There's nothing wrong with Unicode text as a serialization format, so long as all your diff tools operate on the deserialized graph. I mean, when you do a diff on a database, do you care about the binary format of its files on disk?
And I don't see why you can't do this sort of thing with most languages that we already had. Indeed, this immediately reminded me of structured code search in IntelliJ IDEA, which has been around since early 00s. What's special about C# in that regard?
Not unique but far as I understand you can parse a C# module without knowing anything about it's dependencies.
> There's nothing wrong with Unicode text as a serialization format, so long as all your diff tools operate on the deserialized graph.
The point is you need to actually edit the de-serialized graph not the Unicode expression of program. Changes to the code aren't expressed as changed to the text, they're expressed as changes to the graph.

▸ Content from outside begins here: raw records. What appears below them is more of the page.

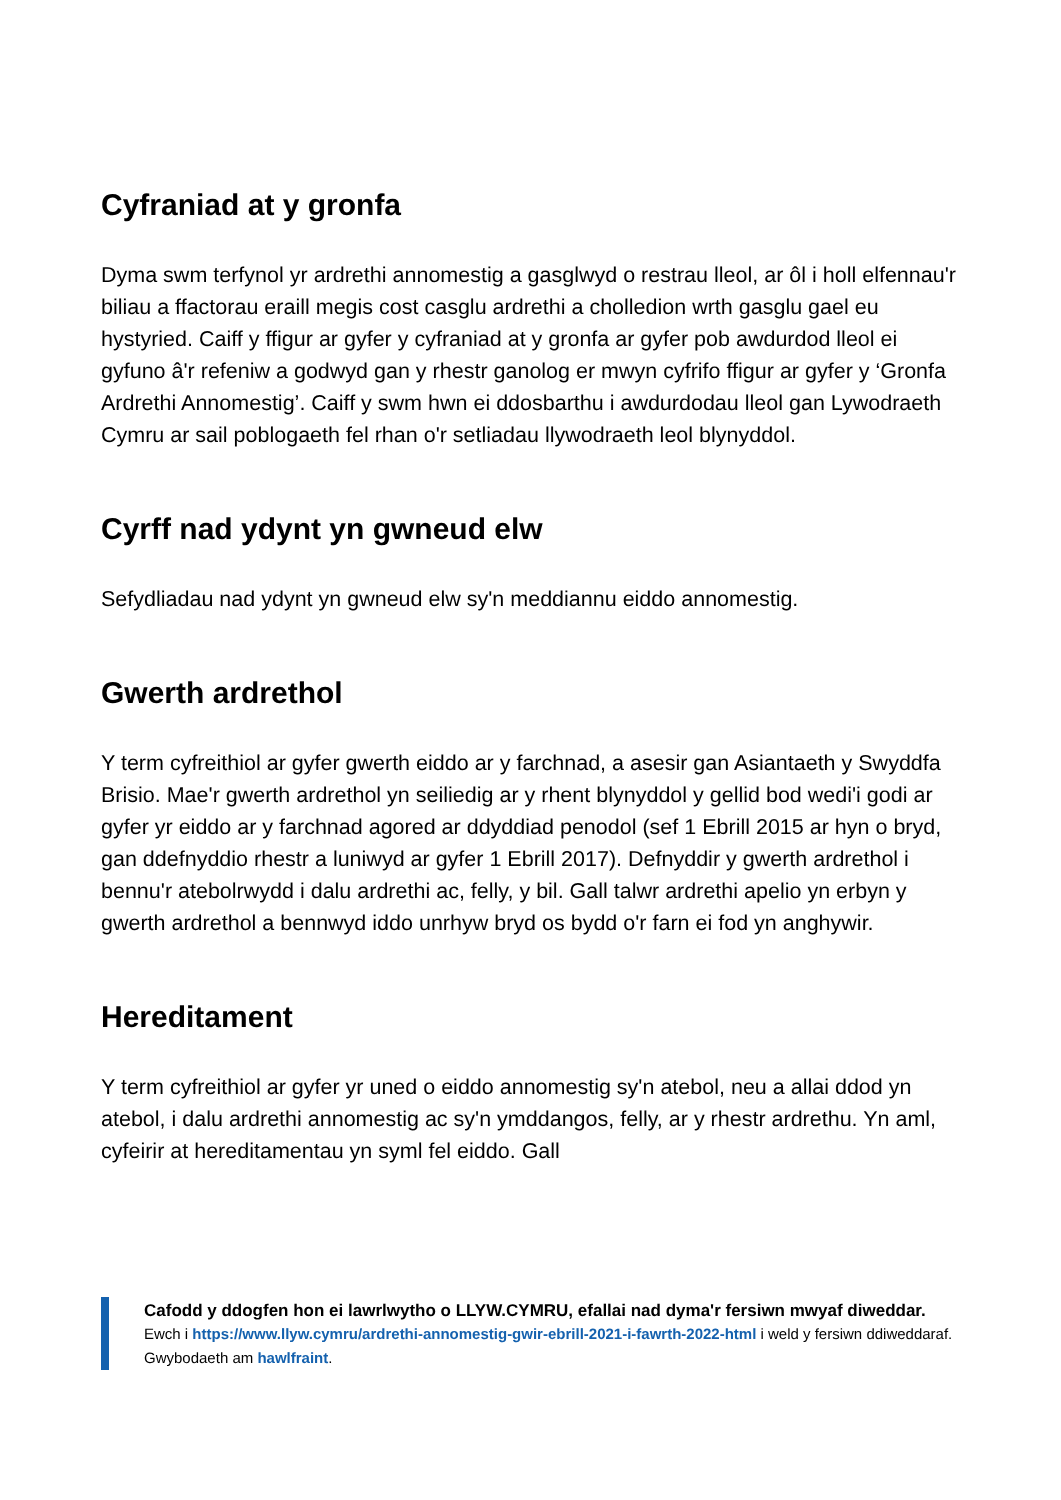Cyfraniad at y gronfa
Dyma swm terfynol yr ardrethi annomestig a gasglwyd o restrau lleol, ar ôl i holl elfennau'r biliau a ffactorau eraill megis cost casglu ardrethi a cholledion wrth gasglu gael eu hystyried. Caiff y ffigur ar gyfer y cyfraniad at y gronfa ar gyfer pob awdurdod lleol ei gyfuno â'r refeniw a godwyd gan y rhestr ganolog er mwyn cyfrifo ffigur ar gyfer y ‘Gronfa Ardrethi Annomestig’. Caiff y swm hwn ei ddosbarthu i awdurdodau lleol gan Lywodraeth Cymru ar sail poblogaeth fel rhan o'r setliadau llywodraeth leol blynyddol.
Cyrff nad ydynt yn gwneud elw
Sefydliadau nad ydynt yn gwneud elw sy'n meddiannu eiddo annomestig.
Gwerth ardrethol
Y term cyfreithiol ar gyfer gwerth eiddo ar y farchnad, a asesir gan Asiantaeth y Swyddfa Brisio. Mae'r gwerth ardrethol yn seiliedig ar y rhent blynyddol y gellid bod wedi'i godi ar gyfer yr eiddo ar y farchnad agored ar ddyddiad penodol (sef 1 Ebrill 2015 ar hyn o bryd, gan ddefnyddio rhestr a luniwyd ar gyfer 1 Ebrill 2017). Defnyddir y gwerth ardrethol i bennu'r atebolrwydd i dalu ardrethi ac, felly, y bil. Gall talwr ardrethi apelio yn erbyn y gwerth ardrethol a bennwyd iddo unrhyw bryd os bydd o'r farn ei fod yn anghywir.
Hereditament
Y term cyfreithiol ar gyfer yr uned o eiddo annomestig sy'n atebol, neu a allai ddod yn atebol, i dalu ardrethi annomestig ac sy'n ymddangos, felly, ar y rhestr ardrethu. Yn aml, cyfeirir at hereditamentau yn syml fel eiddo. Gall
Cafodd y ddogfen hon ei lawrlwytho o LLYW.CYMRU, efallai nad dyma'r fersiwn mwyaf diweddar.
Ewch i https://www.llyw.cymru/ardrethi-annomestig-gwir-ebrill-2021-i-fawrth-2022-html i weld y fersiwn ddiweddaraf.
Gwybodaeth am hawlfraint.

AKA diff is object foo nenamed object baz. And that's it.
Most languages can be parsed without knowing dependencies of a translation unit. I would say that something like C and C++ (where you need to know if something is a type or not in many contexts) is an exception to that rule.
And you don't have to edit the graph. You can still edit the serialized representation directly. So long as you diff the graph, how the changes were made doesn't matter. For example, there already are XML and JSON diff tools that do advanced structural diffing, and they don't care how that XML or JSON was edited.
And I don't see why you can't do this sort of thing with most languages that we already had. Indeed, this immediately reminded me of structured code search in IntelliJ IDEA, which has been around since early 00s. What's special about C# in that regard?